Carefully separate the cookie halves, leaving cream on 1 half of each cookie. Keep the cream sides and put the chocolate wafer sides into a ziploc bag. You can keep those in the freezer for making a future chocolate cookie pie crust.
Take an Oreo half (cream side up) and top it with a peanut butter cup. Then set another Oreo half (cream side down) on top of the peanut butter cup and gently press down.
Place on a baking sheet lined with parchment paper or a silicone baking mat and repeat with the remaining cookies and Reese’s cups.
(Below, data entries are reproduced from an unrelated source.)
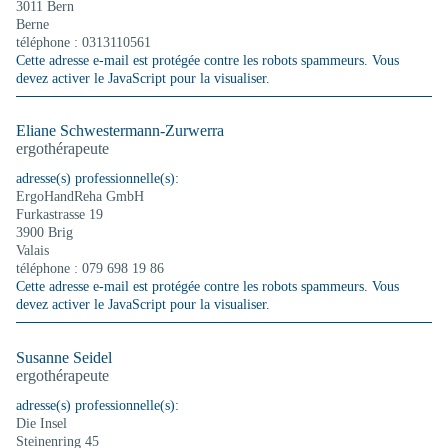
3011 Bern
Berne
téléphone : 0313110561
Cette adresse e-mail est protégée contre les robots spammeurs. Vous
devez activer le JavaScript pour la visualiser.
Eliane Schwestermann-Zurwerra
ergothérapeute
adresse(s) professionnelle(s):
ErgoHandReha GmbH
Furkastrasse 19
3900 Brig
Valais
téléphone : 079 698 19 86
Cette adresse e-mail est protégée contre les robots spammeurs. Vous
devez activer le JavaScript pour la visualiser.
Susanne Seidel
ergothérapeute
adresse(s) professionnelle(s):
Die Insel
Steinenring 45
In a microwave safe bowl, combine chocolate chips and 2 tbsp vegetable oil. Microwave in 30 second intervals, stirring in-between, until melted and smooth.
Coat the peanut butter cup Oreos in the melted chocolate with a fork, tapping the fork against the side of the bowl to allow the excess chocolate to drip off, then return to the prepared baking sheet.
Once all the Oreos are dipped, combine peanut butter chips and 1 tbsp vegetable oil in another microwave safe bowl and microwave in 30 second intervals, stirring in-between, until melted and smooth.
Drizzle the melted peanut butter chips over each chocolate coated Oreo, then transfer to the fridge to set the chocolate. Once set, carefully break off the excess candy-coating pieces around each cookie before enjoying!